# [Objectives]
**1.** From the patch review, copy out the stretch from "So this looks" through "per note below)" word for word.
**2.** Continue the review of the OOM victim logging patch, starting right after its last line.

# [Extract provided]
◇ ◇ ◇ ◇
The best part is: this patch works. Kills are logged and no extra messages are logged. The second patch removes the old script based oom logger which needs to be applied to gonk-misc else it will eat all our messages.
Attachment #8341337 - Attachment is obsolete: true
Attachment #8345115 - Flags: review?(dhylands)
Attachment #8345112 - Flags: review+
Comment on attachment 8345115 [details] [diff] [review]
add_oom_victim_logging_to_hal_v3.patch

Review of attachment 8345115 [details] [diff] [review]:
-----------------------------------------------------------------

So this looks good.

It needs a few cleanups, so I gave it feedback+ rather than review+, and I'd like to take another look once you've reworked it.

::: hal/gonk/GonkHal.cpp
@@ +1048,5 @@
> +  {
> +    mLastLineChecked = 0;
> +    mRegexes = nullptr;
> +  }
> +  ~OomVictimLogger()

This can be removed if you use nsAutoPtr (as per note below)

@@ +1059,5 @@
> +  NS_DECL_ISUPPORTS
> +  NS_DECL_NSIOBSERVER
> +private:
> +  double mLastLineChecked;
> +  regex_t* mRegexes;

We try really hard not to ever call free directly, but rather use helper classes to make sure it happens automatically.

So I would use ScopedFreePtr here:

ScopedFreePtr<regex_t> mRegexes;

If you did want to free, then you can just assign mRegexes = nullptr; but if you just want it to go away with the destructor then you don't need to do anything.

@@ +1080,5 @@
> +    ".*select.*to kill.*",
> +    ".*send sigkill to.*",
> +    ".*lowmem_shrink.*, return",
> +    ".*lowmem_shrink.*, ofree.*"};
> +  const size_t regex_count = NS_ARRAY_LENGTH(regexes_raw); 

nit: trailing space

@@ +1123,5 @@
> +  char* line_begin = msg_buf.rwget();
> +  do {
> +    // find line end
> +    line_end = strchr(line_begin, '\n');
> +	if (!line_end) {

Indentation seems incorrect (might be a space versus tab issue)

@@ +1130,5 @@
> +
> +    // make line into cstring
> +    *line_end = '\0';
> +
> +	// kernel messages look like:

Indentation looks messed up here (probably a space versus tab issue).

We use spaces for indentation.
◇ ◇ ◇ ◇
# [Record set]

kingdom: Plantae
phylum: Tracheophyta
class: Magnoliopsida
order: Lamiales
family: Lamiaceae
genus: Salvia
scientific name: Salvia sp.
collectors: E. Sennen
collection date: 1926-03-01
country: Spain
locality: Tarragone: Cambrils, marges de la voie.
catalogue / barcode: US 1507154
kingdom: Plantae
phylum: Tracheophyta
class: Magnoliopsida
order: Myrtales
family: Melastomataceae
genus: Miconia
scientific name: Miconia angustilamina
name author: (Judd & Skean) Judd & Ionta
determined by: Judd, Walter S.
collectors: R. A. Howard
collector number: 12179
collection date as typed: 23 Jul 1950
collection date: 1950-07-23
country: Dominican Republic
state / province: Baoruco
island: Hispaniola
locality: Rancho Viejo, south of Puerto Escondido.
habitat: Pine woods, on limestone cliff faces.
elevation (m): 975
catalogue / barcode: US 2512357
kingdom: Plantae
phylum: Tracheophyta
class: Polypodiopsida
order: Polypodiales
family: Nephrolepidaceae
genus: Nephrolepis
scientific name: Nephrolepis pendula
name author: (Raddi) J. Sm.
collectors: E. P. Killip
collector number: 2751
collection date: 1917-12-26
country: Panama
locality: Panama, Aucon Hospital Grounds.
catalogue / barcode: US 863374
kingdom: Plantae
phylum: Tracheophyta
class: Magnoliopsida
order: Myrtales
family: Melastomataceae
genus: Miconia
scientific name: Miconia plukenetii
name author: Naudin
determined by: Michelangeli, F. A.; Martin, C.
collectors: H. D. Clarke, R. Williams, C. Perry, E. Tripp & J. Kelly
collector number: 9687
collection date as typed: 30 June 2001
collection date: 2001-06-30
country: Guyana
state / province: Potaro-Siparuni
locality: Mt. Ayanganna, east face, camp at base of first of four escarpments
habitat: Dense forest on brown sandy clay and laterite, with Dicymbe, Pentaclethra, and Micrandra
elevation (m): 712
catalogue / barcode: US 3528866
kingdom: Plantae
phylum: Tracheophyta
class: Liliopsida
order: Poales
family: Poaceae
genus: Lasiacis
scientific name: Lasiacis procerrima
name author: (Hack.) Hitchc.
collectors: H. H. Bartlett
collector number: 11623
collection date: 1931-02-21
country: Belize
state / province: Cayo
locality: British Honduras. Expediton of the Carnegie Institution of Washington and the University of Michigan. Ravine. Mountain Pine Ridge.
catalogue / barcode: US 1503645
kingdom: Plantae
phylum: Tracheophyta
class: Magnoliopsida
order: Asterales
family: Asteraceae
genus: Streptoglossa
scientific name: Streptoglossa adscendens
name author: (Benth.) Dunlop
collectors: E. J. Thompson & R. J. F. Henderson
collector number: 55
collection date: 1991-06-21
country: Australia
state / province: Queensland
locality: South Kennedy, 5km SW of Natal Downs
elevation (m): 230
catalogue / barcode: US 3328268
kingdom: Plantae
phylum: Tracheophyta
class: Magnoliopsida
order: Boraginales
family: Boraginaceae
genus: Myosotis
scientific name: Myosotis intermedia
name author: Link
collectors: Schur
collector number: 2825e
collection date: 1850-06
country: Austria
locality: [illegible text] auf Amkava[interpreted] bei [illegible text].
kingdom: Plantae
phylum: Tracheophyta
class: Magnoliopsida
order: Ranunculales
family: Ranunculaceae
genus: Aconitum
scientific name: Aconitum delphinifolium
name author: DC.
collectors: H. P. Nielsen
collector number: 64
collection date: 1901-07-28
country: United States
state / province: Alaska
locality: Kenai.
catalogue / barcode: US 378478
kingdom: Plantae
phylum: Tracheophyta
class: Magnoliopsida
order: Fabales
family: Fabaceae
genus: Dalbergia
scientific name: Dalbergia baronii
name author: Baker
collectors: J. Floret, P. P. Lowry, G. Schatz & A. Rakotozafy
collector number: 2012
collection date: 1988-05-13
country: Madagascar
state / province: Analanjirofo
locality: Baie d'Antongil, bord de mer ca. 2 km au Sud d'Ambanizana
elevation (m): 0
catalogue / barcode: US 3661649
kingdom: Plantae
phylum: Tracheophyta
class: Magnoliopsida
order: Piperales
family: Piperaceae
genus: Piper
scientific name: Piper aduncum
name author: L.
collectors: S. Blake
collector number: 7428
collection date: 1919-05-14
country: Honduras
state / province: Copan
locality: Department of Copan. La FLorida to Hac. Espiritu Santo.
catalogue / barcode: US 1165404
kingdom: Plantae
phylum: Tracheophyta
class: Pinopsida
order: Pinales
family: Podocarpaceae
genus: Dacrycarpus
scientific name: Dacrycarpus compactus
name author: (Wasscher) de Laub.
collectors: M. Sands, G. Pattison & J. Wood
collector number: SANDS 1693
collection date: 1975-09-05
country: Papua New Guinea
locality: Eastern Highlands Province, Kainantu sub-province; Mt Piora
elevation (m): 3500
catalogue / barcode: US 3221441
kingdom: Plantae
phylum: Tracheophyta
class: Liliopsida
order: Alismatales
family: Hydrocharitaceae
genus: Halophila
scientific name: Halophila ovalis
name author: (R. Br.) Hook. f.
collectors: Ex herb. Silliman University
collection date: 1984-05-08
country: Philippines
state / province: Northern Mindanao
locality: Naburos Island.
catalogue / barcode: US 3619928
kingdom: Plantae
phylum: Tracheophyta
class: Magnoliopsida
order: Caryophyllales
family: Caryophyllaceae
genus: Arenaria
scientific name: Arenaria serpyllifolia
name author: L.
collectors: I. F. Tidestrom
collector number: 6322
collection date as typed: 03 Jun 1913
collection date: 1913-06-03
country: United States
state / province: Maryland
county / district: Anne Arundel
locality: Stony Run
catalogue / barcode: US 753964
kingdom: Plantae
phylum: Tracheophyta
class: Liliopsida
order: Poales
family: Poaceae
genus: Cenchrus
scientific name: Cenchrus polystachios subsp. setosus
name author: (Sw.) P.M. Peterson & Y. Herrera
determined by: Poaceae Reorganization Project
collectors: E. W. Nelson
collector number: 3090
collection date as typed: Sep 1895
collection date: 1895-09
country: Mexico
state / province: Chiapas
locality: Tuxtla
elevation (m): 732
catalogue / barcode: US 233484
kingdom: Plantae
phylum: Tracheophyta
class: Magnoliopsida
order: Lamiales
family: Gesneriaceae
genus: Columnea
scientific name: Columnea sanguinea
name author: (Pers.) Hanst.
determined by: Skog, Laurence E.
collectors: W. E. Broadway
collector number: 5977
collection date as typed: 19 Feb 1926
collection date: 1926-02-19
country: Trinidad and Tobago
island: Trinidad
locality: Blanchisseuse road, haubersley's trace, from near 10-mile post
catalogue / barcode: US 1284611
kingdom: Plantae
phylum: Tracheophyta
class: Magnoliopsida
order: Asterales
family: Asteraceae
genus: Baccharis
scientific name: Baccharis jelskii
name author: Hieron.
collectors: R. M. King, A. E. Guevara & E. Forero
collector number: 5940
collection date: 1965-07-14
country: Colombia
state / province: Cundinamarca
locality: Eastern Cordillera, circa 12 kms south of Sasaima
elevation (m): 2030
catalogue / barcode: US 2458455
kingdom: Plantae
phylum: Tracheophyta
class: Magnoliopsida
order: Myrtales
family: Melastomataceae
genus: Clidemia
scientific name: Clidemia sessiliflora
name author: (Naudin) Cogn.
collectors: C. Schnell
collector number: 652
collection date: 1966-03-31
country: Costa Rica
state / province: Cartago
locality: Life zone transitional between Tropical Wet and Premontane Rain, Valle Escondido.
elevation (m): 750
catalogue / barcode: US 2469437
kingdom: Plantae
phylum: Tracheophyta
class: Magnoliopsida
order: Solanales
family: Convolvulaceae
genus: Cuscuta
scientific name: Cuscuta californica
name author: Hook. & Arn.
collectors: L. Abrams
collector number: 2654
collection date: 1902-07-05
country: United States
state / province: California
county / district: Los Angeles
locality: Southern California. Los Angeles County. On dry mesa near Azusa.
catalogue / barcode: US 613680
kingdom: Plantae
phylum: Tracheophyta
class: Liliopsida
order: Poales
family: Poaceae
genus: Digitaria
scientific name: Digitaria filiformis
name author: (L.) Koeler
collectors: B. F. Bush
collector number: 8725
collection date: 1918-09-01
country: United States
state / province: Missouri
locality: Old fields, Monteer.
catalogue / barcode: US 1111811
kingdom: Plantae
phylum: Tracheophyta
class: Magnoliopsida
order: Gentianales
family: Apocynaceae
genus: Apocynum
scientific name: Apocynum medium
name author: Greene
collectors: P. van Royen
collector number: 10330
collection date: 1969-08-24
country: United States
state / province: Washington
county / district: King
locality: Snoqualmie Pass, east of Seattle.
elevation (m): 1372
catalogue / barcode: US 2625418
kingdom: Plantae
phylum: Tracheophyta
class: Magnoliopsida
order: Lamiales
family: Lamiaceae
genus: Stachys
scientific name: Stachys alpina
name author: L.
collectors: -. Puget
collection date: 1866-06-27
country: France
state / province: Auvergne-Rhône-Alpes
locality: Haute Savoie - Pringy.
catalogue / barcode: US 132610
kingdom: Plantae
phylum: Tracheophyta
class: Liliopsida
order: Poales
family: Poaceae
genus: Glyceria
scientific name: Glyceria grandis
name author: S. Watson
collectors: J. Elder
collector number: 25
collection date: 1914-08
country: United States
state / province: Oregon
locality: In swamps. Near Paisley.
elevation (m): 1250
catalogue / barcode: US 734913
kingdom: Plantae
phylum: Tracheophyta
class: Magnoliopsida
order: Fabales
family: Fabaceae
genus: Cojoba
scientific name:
◇ ◇ ◇ ◇
# [Results for the exercise]
**1.**
So this looks good.

It needs a few cleanups, so I gave it feedback+ rather than review+, and I'd like to take another look once you've reworked it.

::: hal/gonk/GonkHal.cpp
@@ +1048,5 @@
> +  {
> +    mLastLineChecked = 0;
> +    mRegexes = nullptr;
> +  }
> +  ~OomVictimLogger()

This can be removed if you use nsAutoPtr (as per note below)

**2.**
Ref: https://developer.mozilla.org/en-US/docs/Developer_Guide/Coding_Style#Whitespace

@@ +1136,5 @@
> +	// 5 is the loging level
> +	// [*] is the time timestamp, seconds since boot
> +	// last comes the logged message
> +	//
> +	// This logging format is part of the 

nit: trailing space

@@ +1155,5 @@
> +        LOG("OomLogger: %s\n", line_begin);
> +        break;
> +      }
> +    }
> +  } while (true && (line_begin = line_end + 1));

You can drop the true &&

While I personally don't mind compond statements like this, other reviewers seem to dislike these.

And this particular condition/assignment doesn't make any sense to me.

What you're really doing here is:

while ((line_begin = line_end + 1) != nullptr) which is essentially equivalent to while (true)

So I'd just put line_begin = line_end + 1 at the end of the loop and use a while (true) loop, or perhaps a 

while (*line_begin)

@@ +1255,5 @@
>        nsPrintfCString("%d", lowMemNotifyThresholdMB * 1024 * 1024 / PAGE_SIZE).get());
>    }
> +
> +  // Ensure OOM events appear in logcat
> +  OomVictimLogger *oomLogger = new OomVictimLogger();

Hmm this looks like a memory leak.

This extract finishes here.